The ARP Directory of Public Worship makes a distinction between installation of an officer (by which it means elders and deacons) and commissioning of a non-ordained person.

Here is the relevant paragraph for installation to church office:



> Installation is the solemn act of placing in office those who
> have been elected and lawfully ordained to the office. Those
> who are installed in an office to which they have previously
> been ordained are not ordained again. Ordination to an
> ...



Here is the section on commissioning:



> A commissioning, which is distinct from ordination to church
> office, is the solemn recognition of a person as set apart for a
> particular work of ministry.

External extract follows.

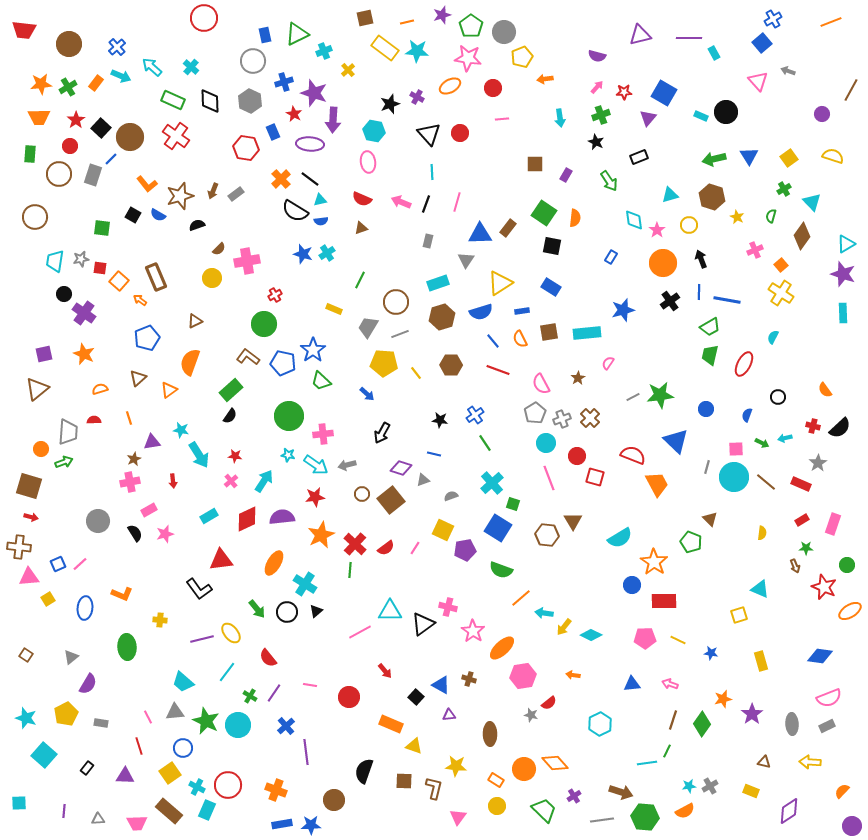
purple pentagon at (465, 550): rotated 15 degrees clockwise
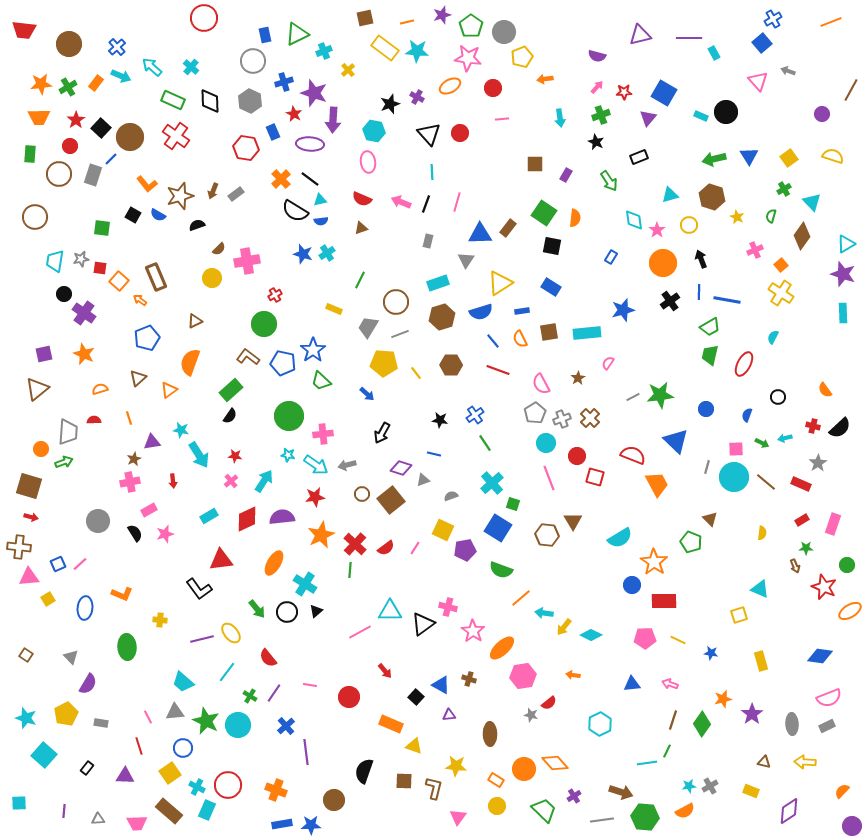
gray triangle at (71, 657): rotated 35 degrees counterclockwise
yellow arrow at (810, 762): moved 5 px left
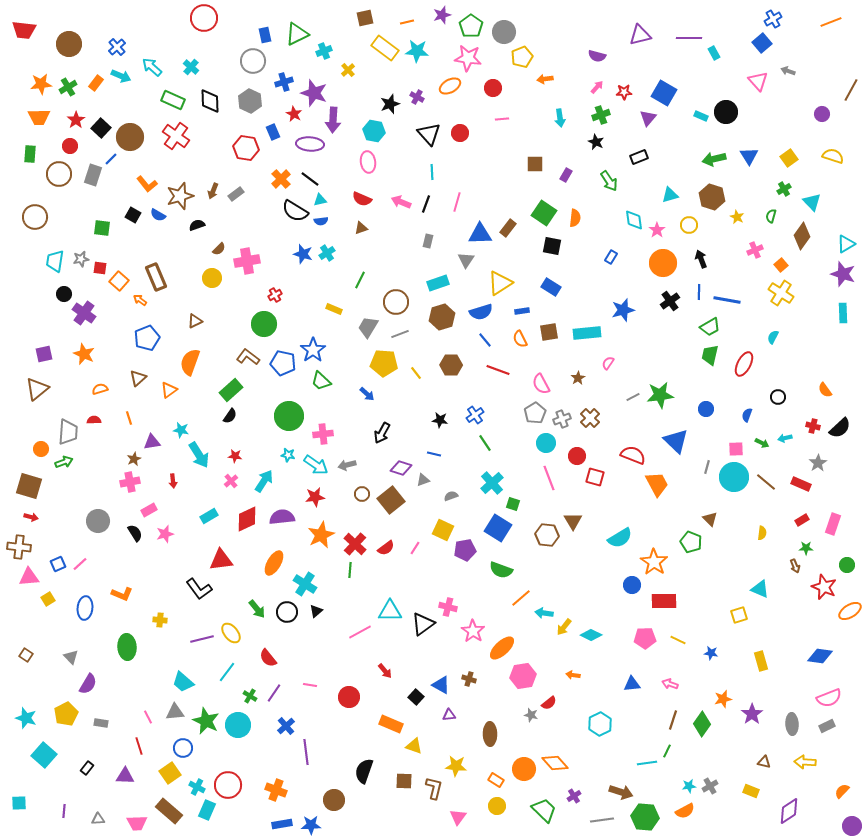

The ministry in view may be of
> a continuing nature, as in the appointment of a missionary, a
> ...



I have never done such a service (commissioning, that is). I know that there are services (sometimes special evening services) held for the commissioning of a missionary before he prepares to go out on the mission field (in some ways, similar to a service for the installation/ordination of a minister). I don't think I've ever seen any of the non-ordained "commissionings" mentioned in the DoPW, however.

My first questions are addressed primarily to ARPs: Have you ever done such a commissioning service? If so, how did you conduct it? Was it a part of a regular worship service? Who exactly was commissioned? Did it involved women (as in "women's, youth, or children's ministries"). If so, did you do anything to make sure that the congregation understood that this was different from an installation for church office? Did the congregation find it confusing?

For those of you from other presbyterian backgrounds: Do you have similar provisions in your governance standards? If so, how do you (or would you) handle such a service?

I am very reluctant to include such a thing as a part of an ordinary worship service. Also, I do not want this to turn into a Tim Keller bashing thread; those things might be referenced, but please do not go down that road.


----------



## Kevin (Aug 19, 2010)

Pastor Tim, I have seen a couple. They looked like or were similar to ordinations. They were not confusing because we were told what it was. Several people were involved, including women. The commissioning was similar to ordination in that included, charges & prayers, but was very brief. It came at the end of the sermon (topical) and did not include laying on of hands.

I have seen them for Sunday School teachers & VBS workers.

in my opinion they were a great idea. It really impressed on everyone the serious Spiritual nature of the work that was being undertaken


----------